[Extracted records Boundary: Start]

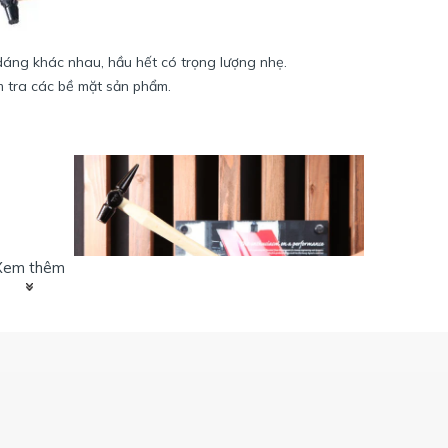
 dáng khác nhau, hầu hết có trọng lượng nhẹ.
 tra các bề mặt sản phẩm.
Xem thêm
 dáng khác nhau, hầu hết có trọng lượng nhẹ.
ề mặt sản phẩm, kiểm tra chất lượng.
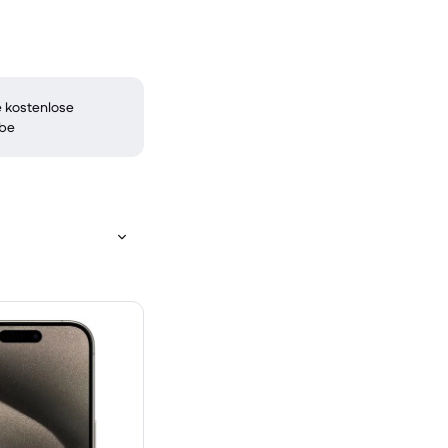
 kostenlose
be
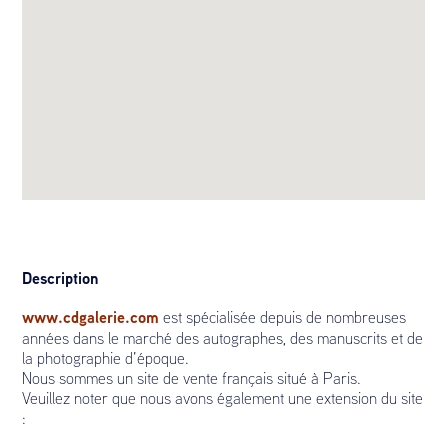
Description
www.cdgalerie.com
est spécialisée depuis de nombreuses
années dans le marché des autographes, des manuscrits et de
la photographie d’époque.
Nous sommes un site de vente français situé à Paris.
Veuillez noter que nous avons également une extension du site
:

[Extracted records Boundary: End]

» Task requirements
Within the data above, filter for lines containing the word "phẩm" and copy each one.

» Result of this exercise
 tra các bề mặt sản phẩm.
ề mặt sản phẩm, kiểm tra chất lượng.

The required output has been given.